EnigmaEval: A Benchmark of Long Multimodal Reasoning Challenges
This provides a novel testbed for evaluating frontier language models on multimodal reasoning, though it is incremental as it builds on existing benchmark efforts.
The authors tackled the need for new challenges to evaluate advanced reasoning in language models by introducing EnigmaEval, a benchmark of 1184 complex multimodal puzzles derived from competitions, where state-of-the-art models achieve extremely low accuracy, revealing shortcomings in unstructured and lateral reasoning.

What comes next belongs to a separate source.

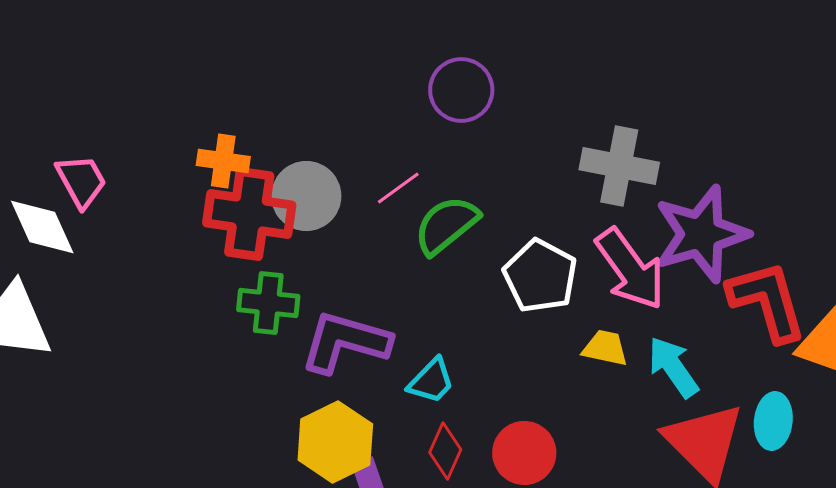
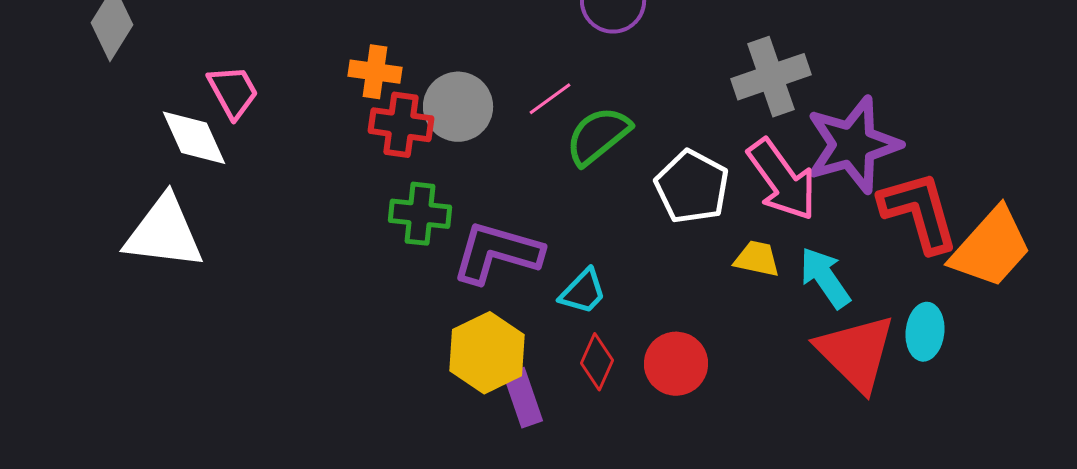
gray cross: (619, 166) -> (771, 77), turned -30
red cross: (249, 214) -> (401, 125), size x0.7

As language models master existing reasoning benchmarks, we need new challenges to evaluate their cognitive frontiers. Puzzle-solving events are rich repositories of challenging multimodal problems that test a wide range of advanced reasoning and knowledge capabilities, making them a unique testbed for evaluating frontier language models. We introduce EnigmaEval, a dataset of problems and solutions derived from puzzle competitions and events that probes models' ability to perform implicit knowledge synthesis and multi-step deductive reasoning. Unlike existing reasoning and knowledge benchmarks, puzzle solving challenges models to discover hidden connections between seemingly unrelated pieces of information to uncover solution paths. The benchmark comprises 1184 puzzles of varying complexity -- each typically requiring teams of skilled solvers hours to days to complete -- with unambiguous, verifiable solutions that enable efficient evaluation. State-of-the-art language models achieve extremely low accuracy on these puzzles, even lower than other difficult benchmarks such as Humanity's Last Exam, unveiling models' shortcomings when challenged with problems requiring unstructured and lateral reasoning.